In the heart of Sydney in the botanical gardens they have a huge problem with massive fruit bats or flying foxes, and these smelly animals are protected by law, whilst their droppings are killing the plants below. Watching thousands of these bats fly out each evening at dusk is a really remarkable sight. The last picture is of my Wife getting up ‘close and personal’ with a wallaby on one of the fantastic Tasmanian beaches.

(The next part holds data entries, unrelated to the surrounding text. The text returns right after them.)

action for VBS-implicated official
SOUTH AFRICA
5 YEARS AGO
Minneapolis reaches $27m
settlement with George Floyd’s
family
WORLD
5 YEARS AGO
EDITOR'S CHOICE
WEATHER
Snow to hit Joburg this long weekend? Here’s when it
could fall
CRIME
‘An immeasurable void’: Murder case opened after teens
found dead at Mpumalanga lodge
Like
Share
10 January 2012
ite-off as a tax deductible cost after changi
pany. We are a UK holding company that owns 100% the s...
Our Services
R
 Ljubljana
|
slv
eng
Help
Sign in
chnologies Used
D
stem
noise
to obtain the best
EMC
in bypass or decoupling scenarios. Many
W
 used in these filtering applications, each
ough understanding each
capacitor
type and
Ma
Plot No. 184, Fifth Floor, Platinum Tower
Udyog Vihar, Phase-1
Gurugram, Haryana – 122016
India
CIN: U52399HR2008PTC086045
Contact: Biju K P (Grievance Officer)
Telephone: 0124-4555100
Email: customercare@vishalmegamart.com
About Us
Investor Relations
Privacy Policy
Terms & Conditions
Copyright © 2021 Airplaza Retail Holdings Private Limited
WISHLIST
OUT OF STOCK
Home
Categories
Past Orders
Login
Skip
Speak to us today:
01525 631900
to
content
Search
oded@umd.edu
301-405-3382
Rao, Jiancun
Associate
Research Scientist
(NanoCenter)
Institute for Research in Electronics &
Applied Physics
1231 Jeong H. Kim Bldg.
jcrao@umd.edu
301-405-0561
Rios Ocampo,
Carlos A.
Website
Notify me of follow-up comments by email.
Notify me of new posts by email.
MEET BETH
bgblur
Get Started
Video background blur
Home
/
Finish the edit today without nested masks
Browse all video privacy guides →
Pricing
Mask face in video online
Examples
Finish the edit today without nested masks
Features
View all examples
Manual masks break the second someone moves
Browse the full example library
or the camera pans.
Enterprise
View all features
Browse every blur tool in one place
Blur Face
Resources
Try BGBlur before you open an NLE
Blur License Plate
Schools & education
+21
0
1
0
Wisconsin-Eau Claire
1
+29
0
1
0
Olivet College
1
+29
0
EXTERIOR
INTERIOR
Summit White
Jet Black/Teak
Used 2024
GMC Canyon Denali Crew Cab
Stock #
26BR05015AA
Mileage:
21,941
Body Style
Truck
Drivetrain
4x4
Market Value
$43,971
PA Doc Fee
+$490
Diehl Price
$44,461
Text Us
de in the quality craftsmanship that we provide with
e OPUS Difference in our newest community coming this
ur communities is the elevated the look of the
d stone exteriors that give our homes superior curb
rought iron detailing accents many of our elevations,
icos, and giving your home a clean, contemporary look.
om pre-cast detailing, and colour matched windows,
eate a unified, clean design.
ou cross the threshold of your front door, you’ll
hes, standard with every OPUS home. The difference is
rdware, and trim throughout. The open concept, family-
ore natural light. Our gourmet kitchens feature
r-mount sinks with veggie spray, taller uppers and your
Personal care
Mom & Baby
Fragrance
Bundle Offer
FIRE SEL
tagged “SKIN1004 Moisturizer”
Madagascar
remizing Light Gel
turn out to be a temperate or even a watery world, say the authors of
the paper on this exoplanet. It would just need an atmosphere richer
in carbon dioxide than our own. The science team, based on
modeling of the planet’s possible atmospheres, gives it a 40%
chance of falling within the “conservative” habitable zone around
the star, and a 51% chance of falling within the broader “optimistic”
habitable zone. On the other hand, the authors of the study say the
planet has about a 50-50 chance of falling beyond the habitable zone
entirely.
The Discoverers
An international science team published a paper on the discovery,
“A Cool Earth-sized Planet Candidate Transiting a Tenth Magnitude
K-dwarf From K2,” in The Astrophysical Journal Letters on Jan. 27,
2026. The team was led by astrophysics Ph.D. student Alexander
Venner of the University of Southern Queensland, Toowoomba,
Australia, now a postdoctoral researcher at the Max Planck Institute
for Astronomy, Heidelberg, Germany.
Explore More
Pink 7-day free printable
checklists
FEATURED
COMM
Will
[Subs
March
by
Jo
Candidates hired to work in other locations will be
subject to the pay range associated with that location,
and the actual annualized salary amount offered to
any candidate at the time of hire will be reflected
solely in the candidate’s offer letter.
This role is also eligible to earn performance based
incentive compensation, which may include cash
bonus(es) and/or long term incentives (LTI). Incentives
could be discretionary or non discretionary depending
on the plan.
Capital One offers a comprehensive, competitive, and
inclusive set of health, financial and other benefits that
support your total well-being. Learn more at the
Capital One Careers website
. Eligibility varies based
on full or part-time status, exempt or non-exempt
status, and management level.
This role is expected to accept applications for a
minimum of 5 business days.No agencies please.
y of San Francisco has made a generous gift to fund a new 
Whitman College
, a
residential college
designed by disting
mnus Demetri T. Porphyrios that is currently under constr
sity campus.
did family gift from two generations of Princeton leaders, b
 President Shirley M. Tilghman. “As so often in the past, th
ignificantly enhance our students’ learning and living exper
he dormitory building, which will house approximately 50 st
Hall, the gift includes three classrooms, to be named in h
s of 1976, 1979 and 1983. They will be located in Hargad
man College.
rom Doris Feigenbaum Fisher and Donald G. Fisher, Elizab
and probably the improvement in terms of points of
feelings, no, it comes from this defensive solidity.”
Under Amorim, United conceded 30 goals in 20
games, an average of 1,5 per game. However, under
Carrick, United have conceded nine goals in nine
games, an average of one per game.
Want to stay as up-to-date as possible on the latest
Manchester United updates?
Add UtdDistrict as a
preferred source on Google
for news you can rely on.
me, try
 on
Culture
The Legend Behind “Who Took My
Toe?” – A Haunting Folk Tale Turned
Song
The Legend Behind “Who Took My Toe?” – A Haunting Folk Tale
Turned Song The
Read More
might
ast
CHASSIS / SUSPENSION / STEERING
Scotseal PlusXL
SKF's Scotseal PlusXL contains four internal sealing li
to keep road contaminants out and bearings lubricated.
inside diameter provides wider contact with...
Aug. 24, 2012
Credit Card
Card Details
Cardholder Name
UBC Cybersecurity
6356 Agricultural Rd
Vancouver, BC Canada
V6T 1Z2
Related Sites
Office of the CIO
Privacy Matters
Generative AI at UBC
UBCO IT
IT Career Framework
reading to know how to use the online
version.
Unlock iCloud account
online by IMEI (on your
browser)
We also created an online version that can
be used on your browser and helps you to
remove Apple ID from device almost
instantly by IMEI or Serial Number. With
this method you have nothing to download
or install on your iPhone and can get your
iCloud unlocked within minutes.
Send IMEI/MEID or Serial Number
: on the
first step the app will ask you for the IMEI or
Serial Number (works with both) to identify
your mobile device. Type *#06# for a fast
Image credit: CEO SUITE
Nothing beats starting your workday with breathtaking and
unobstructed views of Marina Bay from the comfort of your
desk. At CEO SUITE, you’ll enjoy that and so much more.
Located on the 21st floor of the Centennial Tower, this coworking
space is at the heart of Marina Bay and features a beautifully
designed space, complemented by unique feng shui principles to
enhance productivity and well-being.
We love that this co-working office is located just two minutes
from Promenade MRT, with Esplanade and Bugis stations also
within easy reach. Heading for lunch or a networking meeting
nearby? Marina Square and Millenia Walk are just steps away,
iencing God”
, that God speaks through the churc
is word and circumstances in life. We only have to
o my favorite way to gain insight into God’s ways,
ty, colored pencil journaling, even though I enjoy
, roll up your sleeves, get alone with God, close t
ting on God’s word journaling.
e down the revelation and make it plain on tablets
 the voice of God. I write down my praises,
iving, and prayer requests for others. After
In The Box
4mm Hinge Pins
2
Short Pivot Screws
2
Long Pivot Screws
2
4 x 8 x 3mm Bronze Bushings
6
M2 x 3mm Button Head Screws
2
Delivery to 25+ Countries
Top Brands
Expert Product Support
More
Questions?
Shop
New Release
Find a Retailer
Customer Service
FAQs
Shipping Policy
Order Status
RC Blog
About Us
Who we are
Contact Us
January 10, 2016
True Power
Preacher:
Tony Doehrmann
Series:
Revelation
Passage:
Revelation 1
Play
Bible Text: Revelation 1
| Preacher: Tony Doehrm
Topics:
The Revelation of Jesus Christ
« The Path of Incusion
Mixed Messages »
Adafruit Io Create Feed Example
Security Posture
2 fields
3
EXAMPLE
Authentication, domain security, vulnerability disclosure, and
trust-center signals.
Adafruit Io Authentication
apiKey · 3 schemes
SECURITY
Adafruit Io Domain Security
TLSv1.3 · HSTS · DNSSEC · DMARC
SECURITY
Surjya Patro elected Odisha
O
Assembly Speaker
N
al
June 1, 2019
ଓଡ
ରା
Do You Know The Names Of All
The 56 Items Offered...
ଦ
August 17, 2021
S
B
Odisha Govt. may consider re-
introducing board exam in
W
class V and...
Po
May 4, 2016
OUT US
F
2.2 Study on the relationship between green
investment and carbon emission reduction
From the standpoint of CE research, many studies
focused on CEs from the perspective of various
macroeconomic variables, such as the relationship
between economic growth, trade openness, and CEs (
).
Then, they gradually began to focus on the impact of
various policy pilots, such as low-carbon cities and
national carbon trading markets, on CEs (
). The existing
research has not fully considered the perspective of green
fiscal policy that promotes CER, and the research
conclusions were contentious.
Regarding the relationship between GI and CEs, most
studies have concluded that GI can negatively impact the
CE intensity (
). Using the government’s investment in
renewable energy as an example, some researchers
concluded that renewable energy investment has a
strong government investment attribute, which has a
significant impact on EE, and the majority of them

Crested Cockatoo (just in-the-garden) in Sydney
Fruit Bats that are protected in the centre of Sydney
A wallaby searching for food on one of the fabulous beaches in Tasmania
Northamptonshire Championship Club
The club held its last meeting before Christmas and the AGM on January 11th next year, and various issues concerning 2011 were further discussed and agreed on. The NCC Channel program in 2011 will be with the National Flying Club and not the BICC. The general feeling towards the BICC was that it starts too early for us (although it is understood why) and the NFC commences that little bit later, but more importantly there is a degree of disappointment that the BICC committee has yet again changed the north section threshold, which for most members is the fourth change in three (or is it four) years. With an income turnover just above £5,000 and a prize pay-out in 2010 of nearly two and a half thousand pounds, it is important that all members feel they have a fair chance of picking up some of the available loot in 2011. Consequently over and above the normal 1st; 2nd, & 3rd, prizes, which will stand on, there is to be a single bird nom introduced with a very decent amount of money available to the member who can pick the right pigeon to be his first on the race result. It is felt that this will help the smaller team player against the guys who regularly send upwards of twenty or more pigeons, so for the member who can pick a nominated bird and win a race, there will be the opportunity to dip BOTH hands into the prize kitty. Although this is still to be voted on at the AGM as it entails a small rule change the two tier system of club subscriptions will also be retained in 2011 enabling members to pay either £75.00 with no entitlement to the prize pot, and a £150.00 subscription to have a crack at all the prize money up for grabs. By the time this article is printed gold rings will be available at £5.00 each and can be bought by members or non members of the NCC, providing they live within the county to compete in the 2011 YB gold ring race.
Garvo Pigeon Food
Our club sponsors; Grahams Pet Foods in Rushden are having their first order of Garvo corn into the warehouse very shortly, which from reading the various adverts I gather requires nothing else in the way of supplements etc to be put in front of the birds, whilst feeding Garvo. The prices being quoted by Grahams range from £12.10 for ‘Resting’, to £14.00 for ‘Breeding’, and all the food comes in 20Kg bags. It will be interesting to see how well the sales go.